----- Source records
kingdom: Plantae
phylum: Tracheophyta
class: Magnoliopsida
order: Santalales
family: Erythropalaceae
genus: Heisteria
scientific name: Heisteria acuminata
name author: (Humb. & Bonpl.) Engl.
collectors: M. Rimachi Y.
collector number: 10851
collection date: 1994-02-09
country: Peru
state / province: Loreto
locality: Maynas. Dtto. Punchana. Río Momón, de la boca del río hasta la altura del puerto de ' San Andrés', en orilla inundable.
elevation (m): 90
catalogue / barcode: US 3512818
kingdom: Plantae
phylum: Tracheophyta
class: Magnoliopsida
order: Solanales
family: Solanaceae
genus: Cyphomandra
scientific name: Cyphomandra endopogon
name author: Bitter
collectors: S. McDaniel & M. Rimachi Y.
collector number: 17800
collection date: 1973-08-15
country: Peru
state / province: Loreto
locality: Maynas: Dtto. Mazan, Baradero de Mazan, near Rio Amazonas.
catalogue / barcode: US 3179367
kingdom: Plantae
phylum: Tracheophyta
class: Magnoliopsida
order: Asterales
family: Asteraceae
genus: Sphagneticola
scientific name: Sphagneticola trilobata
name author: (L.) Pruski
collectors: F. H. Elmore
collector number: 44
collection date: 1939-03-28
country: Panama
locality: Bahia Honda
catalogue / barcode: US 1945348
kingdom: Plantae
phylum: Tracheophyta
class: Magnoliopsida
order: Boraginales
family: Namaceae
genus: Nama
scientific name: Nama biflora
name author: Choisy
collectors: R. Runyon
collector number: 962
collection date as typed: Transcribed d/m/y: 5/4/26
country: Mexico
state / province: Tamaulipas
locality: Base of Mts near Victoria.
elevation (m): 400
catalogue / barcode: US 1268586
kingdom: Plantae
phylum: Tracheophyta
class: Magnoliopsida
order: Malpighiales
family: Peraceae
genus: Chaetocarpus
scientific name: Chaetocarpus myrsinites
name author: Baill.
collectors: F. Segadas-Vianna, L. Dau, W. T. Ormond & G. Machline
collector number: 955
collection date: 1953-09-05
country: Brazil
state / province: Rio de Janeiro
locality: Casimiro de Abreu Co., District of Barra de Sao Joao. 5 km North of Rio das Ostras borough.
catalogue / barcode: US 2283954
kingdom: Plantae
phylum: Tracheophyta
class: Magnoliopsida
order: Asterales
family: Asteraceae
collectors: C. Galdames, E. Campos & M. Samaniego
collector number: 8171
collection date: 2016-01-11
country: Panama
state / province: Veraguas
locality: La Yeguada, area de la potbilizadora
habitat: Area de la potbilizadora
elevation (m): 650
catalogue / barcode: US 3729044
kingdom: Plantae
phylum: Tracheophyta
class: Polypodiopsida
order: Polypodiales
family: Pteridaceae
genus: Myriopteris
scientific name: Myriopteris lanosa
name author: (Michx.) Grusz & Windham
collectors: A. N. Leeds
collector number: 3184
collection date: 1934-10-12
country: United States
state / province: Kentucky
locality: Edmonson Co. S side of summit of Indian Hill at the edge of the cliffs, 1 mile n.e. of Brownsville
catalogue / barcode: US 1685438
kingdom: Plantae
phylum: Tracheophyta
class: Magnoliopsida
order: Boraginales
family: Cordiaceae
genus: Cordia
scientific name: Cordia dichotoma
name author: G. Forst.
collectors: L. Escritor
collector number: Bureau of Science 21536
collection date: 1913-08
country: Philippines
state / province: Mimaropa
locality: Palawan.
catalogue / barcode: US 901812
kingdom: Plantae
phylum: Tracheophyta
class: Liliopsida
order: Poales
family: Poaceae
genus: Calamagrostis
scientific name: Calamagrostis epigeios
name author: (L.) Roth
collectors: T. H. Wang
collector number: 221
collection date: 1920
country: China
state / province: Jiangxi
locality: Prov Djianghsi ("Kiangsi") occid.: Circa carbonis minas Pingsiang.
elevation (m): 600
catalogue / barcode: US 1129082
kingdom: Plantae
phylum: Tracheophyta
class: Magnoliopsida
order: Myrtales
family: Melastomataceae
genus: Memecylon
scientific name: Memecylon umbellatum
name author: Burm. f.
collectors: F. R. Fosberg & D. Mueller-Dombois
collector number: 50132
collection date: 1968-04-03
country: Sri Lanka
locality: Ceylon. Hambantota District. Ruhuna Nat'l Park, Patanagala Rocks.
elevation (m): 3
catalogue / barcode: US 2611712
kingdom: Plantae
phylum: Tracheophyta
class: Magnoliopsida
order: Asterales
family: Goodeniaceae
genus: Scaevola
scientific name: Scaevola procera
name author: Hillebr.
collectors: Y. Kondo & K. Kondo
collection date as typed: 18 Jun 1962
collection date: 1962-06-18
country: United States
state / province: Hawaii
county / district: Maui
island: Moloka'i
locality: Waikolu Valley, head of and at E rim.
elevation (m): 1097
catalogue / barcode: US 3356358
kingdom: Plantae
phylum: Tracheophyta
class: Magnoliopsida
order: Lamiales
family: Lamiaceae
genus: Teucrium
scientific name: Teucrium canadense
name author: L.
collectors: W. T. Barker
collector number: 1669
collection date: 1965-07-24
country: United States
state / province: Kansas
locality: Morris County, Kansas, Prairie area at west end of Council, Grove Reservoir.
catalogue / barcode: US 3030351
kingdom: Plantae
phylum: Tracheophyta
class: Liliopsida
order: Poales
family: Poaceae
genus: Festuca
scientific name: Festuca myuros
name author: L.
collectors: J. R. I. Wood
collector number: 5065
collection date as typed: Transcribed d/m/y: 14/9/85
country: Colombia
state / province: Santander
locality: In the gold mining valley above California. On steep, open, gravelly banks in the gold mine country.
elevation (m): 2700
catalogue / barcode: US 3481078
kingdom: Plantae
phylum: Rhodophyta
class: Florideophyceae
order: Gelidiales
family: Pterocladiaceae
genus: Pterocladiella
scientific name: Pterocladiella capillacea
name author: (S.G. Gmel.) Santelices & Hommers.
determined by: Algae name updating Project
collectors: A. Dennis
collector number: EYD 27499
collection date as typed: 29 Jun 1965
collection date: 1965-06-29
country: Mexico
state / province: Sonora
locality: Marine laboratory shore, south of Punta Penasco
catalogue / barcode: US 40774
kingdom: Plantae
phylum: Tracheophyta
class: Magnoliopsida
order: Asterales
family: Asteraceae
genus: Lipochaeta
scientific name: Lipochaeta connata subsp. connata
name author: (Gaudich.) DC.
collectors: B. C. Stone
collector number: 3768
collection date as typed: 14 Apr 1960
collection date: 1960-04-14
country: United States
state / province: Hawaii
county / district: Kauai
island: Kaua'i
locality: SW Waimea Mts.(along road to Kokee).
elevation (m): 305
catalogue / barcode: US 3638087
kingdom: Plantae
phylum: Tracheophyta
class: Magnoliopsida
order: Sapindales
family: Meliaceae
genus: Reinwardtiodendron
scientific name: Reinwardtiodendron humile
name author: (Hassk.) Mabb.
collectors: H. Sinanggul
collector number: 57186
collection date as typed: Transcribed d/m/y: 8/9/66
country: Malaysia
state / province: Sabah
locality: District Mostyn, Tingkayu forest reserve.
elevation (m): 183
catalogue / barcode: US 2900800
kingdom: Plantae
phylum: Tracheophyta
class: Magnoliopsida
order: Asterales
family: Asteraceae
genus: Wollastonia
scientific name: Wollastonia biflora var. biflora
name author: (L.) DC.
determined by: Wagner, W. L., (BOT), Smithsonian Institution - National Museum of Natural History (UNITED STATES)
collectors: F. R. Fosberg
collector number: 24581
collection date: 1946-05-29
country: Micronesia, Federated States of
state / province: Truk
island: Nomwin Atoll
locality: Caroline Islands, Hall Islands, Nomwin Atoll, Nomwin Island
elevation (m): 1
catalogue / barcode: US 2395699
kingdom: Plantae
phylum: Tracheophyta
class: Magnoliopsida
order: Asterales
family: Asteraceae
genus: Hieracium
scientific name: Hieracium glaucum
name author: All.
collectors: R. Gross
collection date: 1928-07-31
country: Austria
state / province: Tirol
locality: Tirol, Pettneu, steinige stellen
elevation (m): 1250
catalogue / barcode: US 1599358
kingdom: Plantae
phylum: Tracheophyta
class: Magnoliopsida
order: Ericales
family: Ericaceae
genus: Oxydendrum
----------
**Problem to work on**:
Return the lines from the one containing "name author: Hillebr." through the one containing "elevation (m): 1097", unchanged.

**Result**:
name author: Hillebr.
collectors: Y. Kondo & K. Kondo
collection date as typed: 18 Jun 1962
collection date: 1962-06-18
country: United States
state / province: Hawaii
county / district: Maui
island: Moloka'i
locality: Waikolu Valley, head of and at E rim.
elevation (m): 1097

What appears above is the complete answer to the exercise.